Copy-out/paste-in transposition is a major bacterial DNA mobility pathway. It contributes significantly to the emergence of antibiotic resistance, often by upregulating expression of downstream genes upon integration. Unlike other transposition pathways, it requires both asymmetric and symmetric strand transfer steps. Here, we report the first structural study of a copy-out/paste-in transposase and demonstrate its ability to catalyze all pathway steps in vitro. X-ray structures of ISCth4 transposase, a member of the IS256 family of insertion sequences, bound to DNA substrates corresponding to three sequential steps in the reaction reveal an unusual asymmetric dimeric transpososome. During transposition, an array of N-terminal domains binds a single transposon end while the catalytic domain moves to accommodate the varying substrates. These conformational changes control the path of DNA flanking the transposon end and the generation of DNA-binding sites. Our results explain the asymmetric outcome of the initial strand transfer and show how DNA binding is modulated by the asymmetric transposase to allow the capture of a second transposon end and to integrate a circular intermediate.

Structural basis of seamless excision and specific targeting by piggyBac transposase.

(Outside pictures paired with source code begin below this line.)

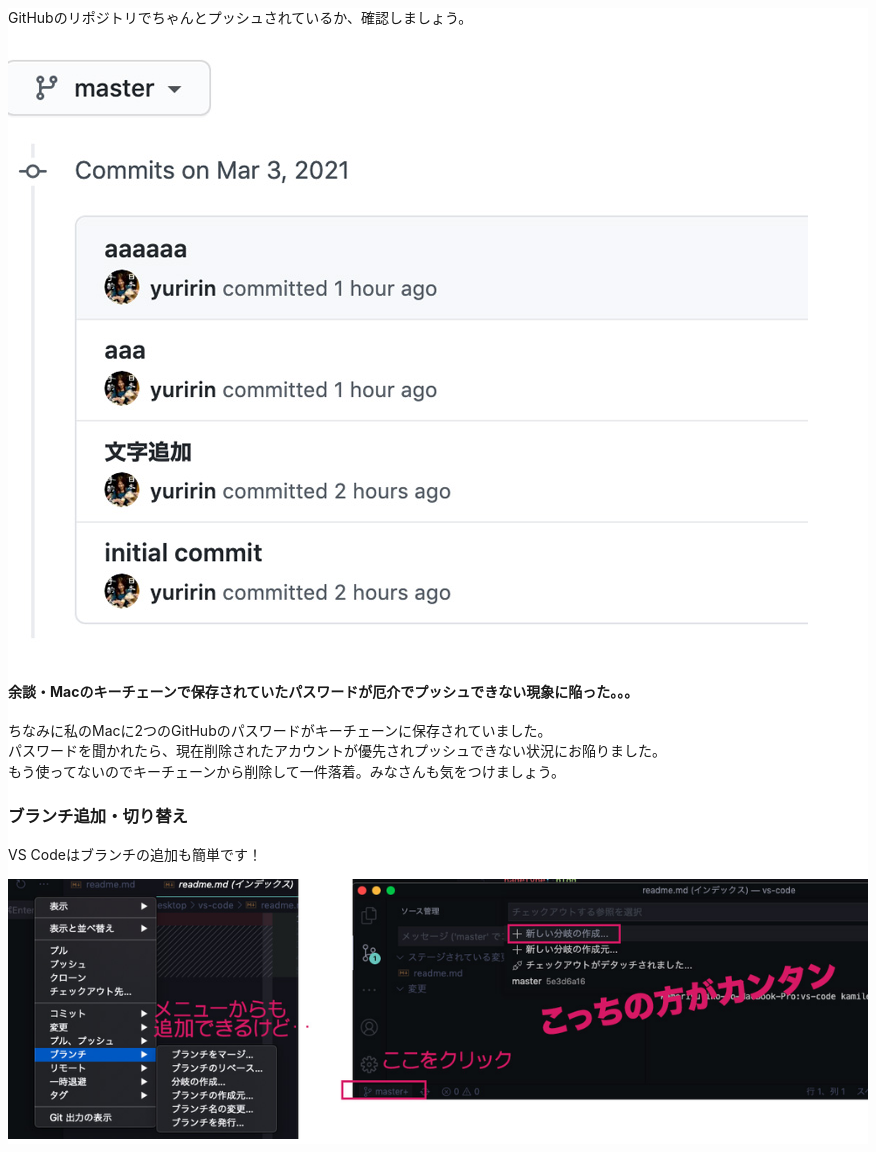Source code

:GitHubのリポジトリでちゃんとプッシュされているか、確認しましょう。

![GitHubのリポジトリでちゃんとプッシュされているか、確認](./images/2018/entry280-15.jpg)

<div class="box">
  <h4>余談・Macのキーチェーンで保存されていたパスワードが厄介でプッシュできない現象に陥った。。。</h4>
  ちなみに私のMacに2つのGitHubのパスワードがキーチェーンに保存されていました。<br>
  パスワードを聞かれたら、現在削除されたアカウントが優先されプッシュできない状況にお陥りました。<br>
  もう使ってないのでキーチェーンから削除して一件落着。みなさんも気をつけましょう。
</div>

### ブランチ追加・切り替え
VS Codeはブランチの追加も簡単です！

![VS Codeはブランチの追加](./images/2018/entry280-16.jpg)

The piggyBac DNA transposon is used widely in genome engineering applications. Unlike other transposons, its excision site can be precisely repaired without leaving footprints and it integrates specifically at TTAA tetranucleotides. We present cryo-EM structures of piggyBac transpososomes: a synaptic complex with hairpin DNA intermediates and a strand transfer complex capturing the integration step. The results show that the excised TTAA hairpin intermediate and the TTAA target adopt essentially identical conformations, providing a mechanistic link connecting the two unique properties of piggyBac. The transposase forms an asymmetric dimer in which the two central domains synapse the ends while two C-terminal domains form a separate dimer that contacts only one transposon end. In the strand transfer structure, target DNA is severely bent and the TTAA target is unpaired. In-cell data suggest that asymmetry promotes synaptic complex formation, and modifying ends with additional transposase binding sites stimulates activity.

Casposase structure and the mechanistic link between DNA transposition and spacer acquisition by CRISPR-Cas.

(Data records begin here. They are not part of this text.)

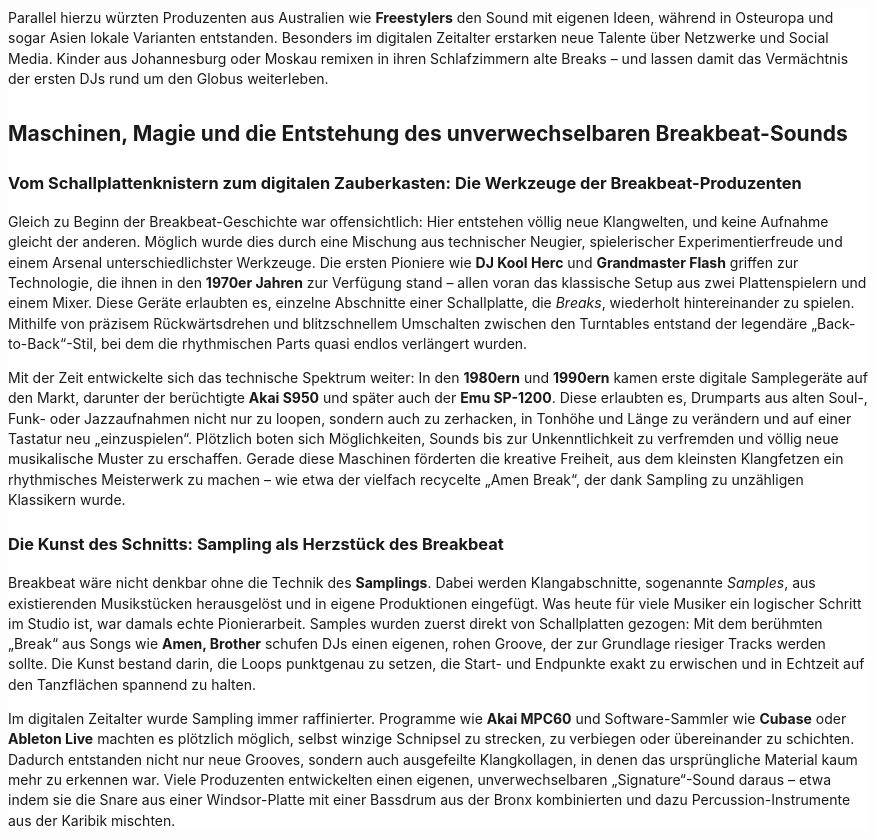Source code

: Parallel hierzu würzten Produzenten aus Australien wie **Freestylers** den Sound mit eigenen Ideen,
während in Osteuropa und sogar Asien lokale Varianten entstanden. Besonders im digitalen Zeitalter
erstarken neue Talente über Netzwerke und Social Media. Kinder aus Johannesburg oder Moskau remixen
in ihren Schlafzimmern alte Breaks – und lassen damit das Vermächtnis der ersten DJs rund um den
Globus weiterleben.

## Maschinen, Magie und die Entstehung des unverwechselbaren Breakbeat-Sounds

### Vom Schallplattenknistern zum digitalen Zauberkasten: Die Werkzeuge der Breakbeat-Produzenten

Gleich zu Beginn der Breakbeat-Geschichte war offensichtlich: Hier entstehen völlig neue
Klangwelten, und keine Aufnahme gleicht der anderen. Möglich wurde dies durch eine Mischung aus
technischer Neugier, spielerischer Experimentierfreude und einem Arsenal unterschiedlichster
Werkzeuge. Die ersten Pioniere wie **DJ Kool Herc** und **Grandmaster Flash** griffen zur
Technologie, die ihnen in den **1970er Jahren** zur Verfügung stand – allen voran das klassische
Setup aus zwei Plattenspielern und einem Mixer. Diese Geräte erlaubten es, einzelne Abschnitte einer
Schallplatte, die _Breaks_, wiederholt hintereinander zu spielen. Mithilfe von präzisem
Rückwärtsdrehen und blitzschnellem Umschalten zwischen den Turntables entstand der legendäre
„Back-to-Back“-Stil, bei dem die rhythmischen Parts quasi endlos verlängert wurden.

Mit der Zeit entwickelte sich das technische Spektrum weiter: In den **1980ern** und **1990ern**
kamen erste digitale Samplegeräte auf den Markt, darunter der berüchtigte **Akai S950** und später
auch der **Emu SP-1200**. Diese erlaubten es, Drumparts aus alten Soul-, Funk- oder Jazzaufnahmen
nicht nur zu loopen, sondern auch zu zerhacken, in Tonhöhe und Länge zu verändern und auf einer
Tastatur neu „einzuspielen“. Plötzlich boten sich Möglichkeiten, Sounds bis zur Unkenntlichkeit zu
verfremden und völlig neue musikalische Muster zu erschaffen. Gerade diese Maschinen förderten die
kreative Freiheit, aus dem kleinsten Klangfetzen ein rhythmisches Meisterwerk zu machen – wie etwa
der vielfach recycelte „Amen Break“, der dank Sampling zu unzähligen Klassikern wurde.

### Die Kunst des Schnitts: Sampling als Herzstück des Breakbeat

Breakbeat wäre nicht denkbar ohne die Technik des **Samplings**. Dabei werden Klangabschnitte,
sogenannte _Samples_, aus existierenden Musikstücken herausgelöst und in eigene Produktionen
eingefügt. Was heute für viele Musiker ein logischer Schritt im Studio ist, war damals echte
Pionierarbeit. Samples wurden zuerst direkt von Schallplatten gezogen: Mit dem berühmten „Break“ aus
Songs wie **Amen, Brother** schufen DJs einen eigenen, rohen Groove, der zur Grundlage riesiger
Tracks werden sollte. Die Kunst bestand darin, die Loops punktgenau zu setzen, die Start- und
Endpunkte exakt zu erwischen und in Echtzeit auf den Tanzflächen spannend zu halten.

Im digitalen Zeitalter wurde Sampling immer raffinierter. Programme wie **Akai MPC60** und
Software-Sammler wie **Cubase** oder **Ableton Live** machten es plötzlich möglich, selbst winzige
Schnipsel zu strecken, zu verbiegen oder übereinander zu schichten. Dadurch entstanden nicht nur
neue Grooves, sondern auch ausgefeilte Klangkollagen, in denen das ursprüngliche Material kaum mehr
zu erkennen war. Viele Produzenten entwickelten einen eigenen, unverwechselbaren „Signature“-Sound
daraus – etwa indem sie die Snare aus einer Windsor-Platte mit einer Bassdrum aus der Bronx
kombinierten und dazu Percussion-Instrumente aus der Karibik mischten.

Key to CRISPR-Cas adaptive immunity is maintaining an ongoing record of invading nucleic acids, a process carried out by the Cas1-Cas2 complex that integrates short segments of foreign genetic material (spacers) into the CRISPR locus. It is hypothesized that Cas1 evolved from casposases, a novel class of transposases. We show here that the Methanosarcina mazei casposase can integrate varied forms of the casposon end in vitro, and recapitulates several properties of CRISPR-Cas integrases including site-specificity. The X-ray structure of the casposase bound to DNA representing the product of integration reveals a tetramer with target DNA bound snugly between two dimers in which single-stranded casposon end binding resembles that of spacer 3'-overhangs. The differences between transposase and CRISPR-Cas integrase are largely architectural, and it appears that evolutionary change involved changes in protein-protein interactions to favor Cas2 binding over tetramerization; this in turn led to preferred integration of single spacers over two transposon ends.